What to work on
Which lines in the data below contain the word "badgen"? Pull each of them out.

== Segment start ==

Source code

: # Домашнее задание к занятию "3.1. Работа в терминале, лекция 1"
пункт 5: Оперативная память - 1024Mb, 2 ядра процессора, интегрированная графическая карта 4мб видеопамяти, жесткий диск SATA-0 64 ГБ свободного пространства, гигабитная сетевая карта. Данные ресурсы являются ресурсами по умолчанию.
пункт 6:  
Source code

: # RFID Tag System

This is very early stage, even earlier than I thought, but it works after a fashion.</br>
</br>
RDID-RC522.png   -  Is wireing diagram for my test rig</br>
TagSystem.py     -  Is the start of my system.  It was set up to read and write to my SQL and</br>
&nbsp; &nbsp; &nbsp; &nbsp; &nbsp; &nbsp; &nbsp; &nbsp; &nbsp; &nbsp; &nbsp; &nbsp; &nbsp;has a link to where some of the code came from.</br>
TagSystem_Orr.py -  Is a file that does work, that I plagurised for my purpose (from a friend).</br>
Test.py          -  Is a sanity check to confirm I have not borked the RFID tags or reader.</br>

== Segment end ==
== Segment start ==

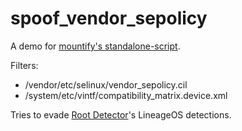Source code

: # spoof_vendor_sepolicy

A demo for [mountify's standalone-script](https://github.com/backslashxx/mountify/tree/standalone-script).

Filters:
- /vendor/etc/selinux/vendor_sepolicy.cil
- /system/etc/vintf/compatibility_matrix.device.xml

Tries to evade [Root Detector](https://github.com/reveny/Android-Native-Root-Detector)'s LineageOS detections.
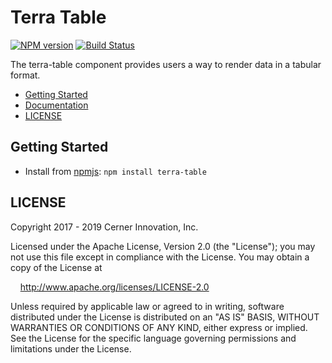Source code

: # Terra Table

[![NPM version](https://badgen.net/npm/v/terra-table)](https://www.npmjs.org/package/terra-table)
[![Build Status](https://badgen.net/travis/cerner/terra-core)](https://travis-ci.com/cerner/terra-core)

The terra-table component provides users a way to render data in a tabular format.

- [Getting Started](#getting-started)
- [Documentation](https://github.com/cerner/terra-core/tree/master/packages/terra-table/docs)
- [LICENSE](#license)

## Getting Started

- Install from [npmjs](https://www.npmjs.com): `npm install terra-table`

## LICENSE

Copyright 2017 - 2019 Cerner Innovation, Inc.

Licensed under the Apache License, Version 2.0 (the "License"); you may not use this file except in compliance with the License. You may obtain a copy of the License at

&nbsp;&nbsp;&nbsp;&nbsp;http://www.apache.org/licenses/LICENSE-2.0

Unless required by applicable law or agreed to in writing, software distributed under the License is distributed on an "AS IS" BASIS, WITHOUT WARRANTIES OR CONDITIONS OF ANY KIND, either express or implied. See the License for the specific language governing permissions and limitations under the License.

== Segment end ==

Answer area
[![NPM version](https://badgen.net/npm/v/terra-table)](https://www.npmjs.org/package/terra-table)
[![Build Status](https://badgen.net/travis/cerner/terra-core)](https://travis-ci.com/cerner/terra-core)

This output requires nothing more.